She even goes so far as to admit, with pronounced irritation, an inability to understand what the market wants. On the one hand she despises what sells; on the other hand she is at a loss to explain why garbage books do sell and do so in droves. Surely it's professional incompetence to try to retail a product in the marketplace in this way and an incredible effrontery to be contemptious of those who've succeeded (ex: Michael Moore wrote the No. 1 non-fiction book in the US market last year). This woman's unwillingness to bend and make concessions to market tastes, and then complain that her books don't sell, surely makes her a pathological case.

As usual with such democratic phenomena, Mencken has written about this at length before. In one of his articles he mentions something to the fact that a person specializing in deciphering ancient Egyptian is not going to find much luck working in Peoria Illinois and should not complain about it. In other words, what she really wants to do is pursue an esoteric hobby and have the public support her whims by purchasing her books and making her a millionaire in the process. More denial, little common sense, and an incredibly self-centered worldview that presumes entitlement, amongst other lunacy. For someone from the upper-middle class, she has a very dreamy inner-city, welfare-bum perspective on things. She's only a step away from the Marx/Chomsky neo-animist conspiracy cosmologies...

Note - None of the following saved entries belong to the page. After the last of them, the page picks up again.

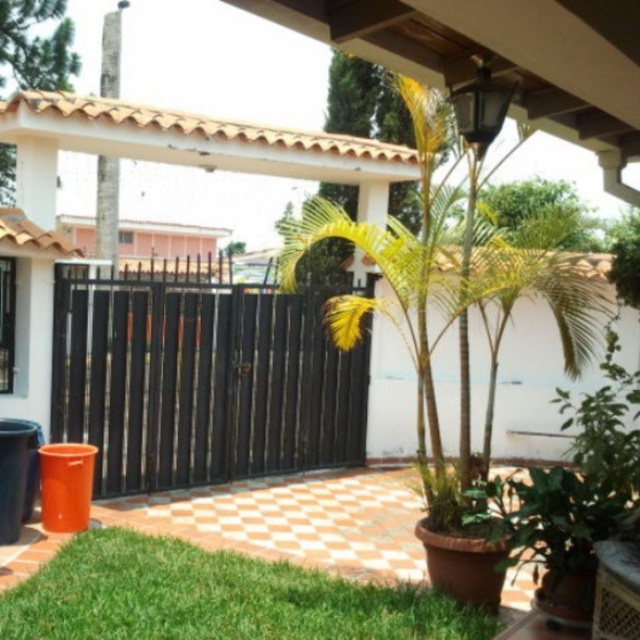
Question: Which point is farther from the camera taking this photo?

Choices:
 (A) (115, 634)
 (B) (134, 452)

Answer: (B)

Question: Observing the image, what is the correct spatial positioning of black metal gate at center in reference to green leafy plant at lower left?

Choices:
 (A) below
 (B) above

Answer: (B)

Question: Is black metal gate at center bigger than green leafy plant at lower left?

Choices:
 (A) yes
 (B) no

Answer: (A)

Question: Which point is closer to the camera?

Choices:
 (A) (308, 380)
 (B) (22, 593)

Answer: (B)

Question: Is black metal gate at center to the left of green leafy plant at lower left from the viewer's perspective?

Choices:
 (A) yes
 (B) no

Answer: (A)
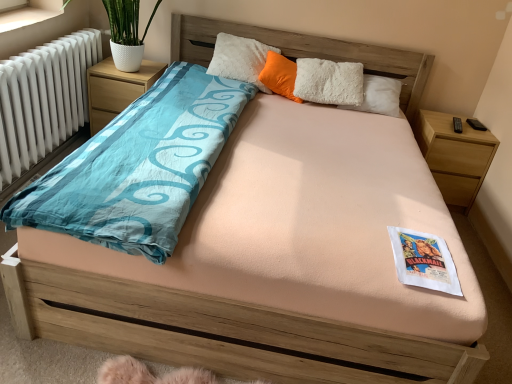
Question: Is orange fluffy pillow at center inside wooden nightstand at right, the 1th nightstand in the right-to-left sequence?

Choices:
 (A) yes
 (B) no

Answer: (B)

Question: Is wooden nightstand at right, the 1th nightstand in the right-to-left sequence, to the right of orange fluffy pillow at center from the viewer's perspective?

Choices:
 (A) yes
 (B) no

Answer: (A)

Question: From a real-world perspective, is wooden nightstand at right, the 1th nightstand in the right-to-left sequence, physically above orange fluffy pillow at center?

Choices:
 (A) yes
 (B) no

Answer: (B)

Question: Considering the relative positions of wooden nightstand at right, the 2th nightstand from the left, and orange fluffy pillow at center in the image provided, is wooden nightstand at right, the 2th nightstand from the left, to the left of orange fluffy pillow at center from the viewer's perspective?

Choices:
 (A) no
 (B) yes

Answer: (A)

Question: Is wooden nightstand at right, the 2th nightstand from the left, oriented away from orange fluffy pillow at center?

Choices:
 (A) yes
 (B) no

Answer: (B)

Question: Considering the relative sizes of wooden nightstand at right, the 2th nightstand from the left, and orange fluffy pillow at center in the image provided, is wooden nightstand at right, the 2th nightstand from the left, bigger than orange fluffy pillow at center?

Choices:
 (A) no
 (B) yes

Answer: (B)

Question: Does white paper at center lie in front of orange fluffy pillow at center?

Choices:
 (A) yes
 (B) no

Answer: (A)

Question: From the image's perspective, is white paper at center beneath orange fluffy pillow at center?

Choices:
 (A) yes
 (B) no

Answer: (A)

Question: Is white paper at center not inside orange fluffy pillow at center?

Choices:
 (A) yes
 (B) no

Answer: (A)

Question: Considering the relative sizes of white paper at center and orange fluffy pillow at center in the image provided, is white paper at center smaller than orange fluffy pillow at center?

Choices:
 (A) no
 (B) yes

Answer: (B)

Question: From a real-world perspective, does white paper at center sit lower than orange fluffy pillow at center?

Choices:
 (A) yes
 (B) no

Answer: (A)

Question: Is white paper at center thinner than orange fluffy pillow at center?

Choices:
 (A) yes
 (B) no

Answer: (B)

Question: From the image's perspective, is wooden nightstand at right, the 2th nightstand from the left, on top of wooden nightstand at left, the 2th nightstand from the right?

Choices:
 (A) no
 (B) yes

Answer: (A)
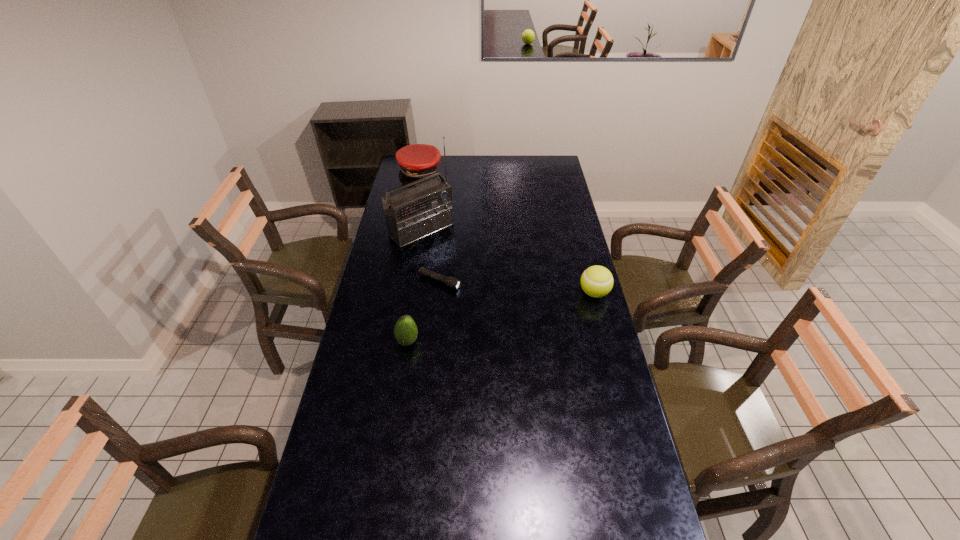
Image resolution: width=960 pixels, height=540 pixels. In order to click on the nearest object in this screenshot , I will do `click(405, 331)`.

What are the coordinates of `the rightmost object` in the screenshot? It's located at (597, 281).

Identify the location of the second farthest object. This screenshot has height=540, width=960. (412, 213).

This screenshot has width=960, height=540. I want to click on the tallest object, so click(412, 213).

Find the location of a particular element. This screenshot has width=960, height=540. flashlight is located at coordinates (451, 282).

The height and width of the screenshot is (540, 960). What are the coordinates of `cap` in the screenshot? It's located at (416, 161).

Identify the location of vacant space positioned on the right of the avocado. This screenshot has width=960, height=540. (486, 342).

Where is `vacant space positioned on the left of the rightmost object`? The width and height of the screenshot is (960, 540). vacant space positioned on the left of the rightmost object is located at coordinates (545, 293).

Identify the location of vacant space located on the front panel of the second farthest object. Image resolution: width=960 pixels, height=540 pixels. (462, 264).

Find the location of a particular element. This screenshot has height=540, width=960. vacant space located 0.120m on the front panel of the second farthest object is located at coordinates (455, 258).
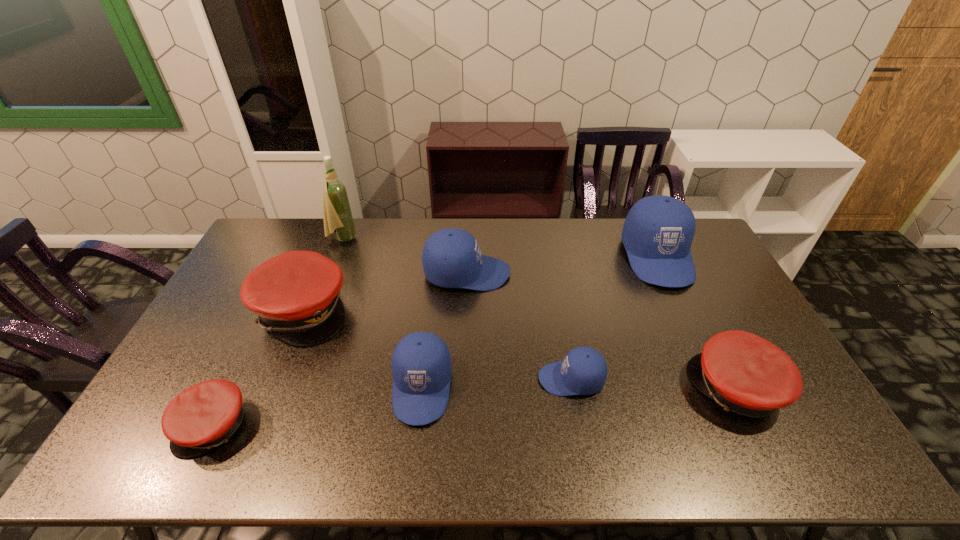
Identify the location of free space at the far left corner of the desktop. Image resolution: width=960 pixels, height=540 pixels. (280, 246).

The height and width of the screenshot is (540, 960). What are the coordinates of `free space between the tallest object and the rightmost blue cap` in the screenshot? It's located at (500, 248).

You are a GUI agent. You are given a task and a screenshot of the screen. Output one action in this format:
    pyautogui.click(x=<x>, y=<y>)
    Task: Click on the vacant region between the wine bottle and the third tallest object
    
    Given the screenshot: What is the action you would take?
    pyautogui.click(x=405, y=256)

This screenshot has width=960, height=540. Find the location of `blank region between the rightmost red cap and the smallest blue cap`. blank region between the rightmost red cap and the smallest blue cap is located at coordinates (654, 384).

Locate an element on the screen. This screenshot has height=540, width=960. empty space that is in between the second biggest blue cap and the tallest object is located at coordinates (405, 256).

At what (x,y) coordinates should I click in order to perform the action: click on free space between the biggest red cap and the smallest red cap. Please return your answer as a coordinate pair (x, y). This screenshot has width=960, height=540. Looking at the image, I should click on (258, 368).

This screenshot has width=960, height=540. In order to click on free space between the farthest red cap and the smallest red cap in this screenshot , I will do `click(258, 368)`.

Choose which object is the fourth nearest neighbor to the second smallest blue cap. Please provide its 2D coordinates. Your answer should be formatted as a tuple, i.e. [(x, y)], where the tuple contains the x and y coordinates of a point satisfying the conditions above.

[(205, 415)]

The image size is (960, 540). What are the coordinates of `object that stands as the fifth closest to the rightmost blue cap` in the screenshot? It's located at (296, 294).

I want to click on cap that is the third closest to the biggest red cap, so click(x=451, y=258).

Also, because I don't know who she is, I can't tell what kind of writing she produces. This is unfortunate as I'm sure that if we could take a look at a few pages of the quality material she churns out, we would understand immediately why she's failing. In lieu of this, the next best thing is try to get an idea of her approach.

It seems that she makes a pitch, gets an advance, and then devotes the next couple of years to putting the book together. My approach is exactly the opposite. Before launching into a book project, I first build up my knowledge base and then write the book. It's for this reason, for example, that I'm reading both Chinese and American history. With her, she's limited by time constraints and thus necessarily restricted to focusing upon a narrow area. If she's in fact doing what I'm thinking, this would also make it difficult for her to attract a general audience since a general audience wants a mishmash of material, it does not want to read a narrow academic monograph; regardless of the quality.

Also, check out the quote: "I've published several books, won rave reviews, and even sold a few copies. But I've made almost no money and had my heart broken." Her first US $150,000 advance seems to me to be a very impressive sum. I've made nothing so far.

And that phrase, "had my heart broken." Hmm... that suggest plenty to me about her failure...

Furthermore, writing her books in a given style or format that has failed to sell in the past seems to me to be pigheaded, indulgent, and financially irresponsible. She's been digging her own grave. It's one thing to make a mistake once and its another not to learn from it. Sort of a variation on the adage: fool me once a shame on you, fool me twice shame on me.

And how about this quote: "Taking the job would feel like admitting failure," I told my now 19-year-old daughter, the girl I raised to believe that dreams do come true. I don't think either one of us would enjoy the writing of an author who cherishes such foolish sentimentalities.

Just throwing in my $.50 worth. Thanks for the referral.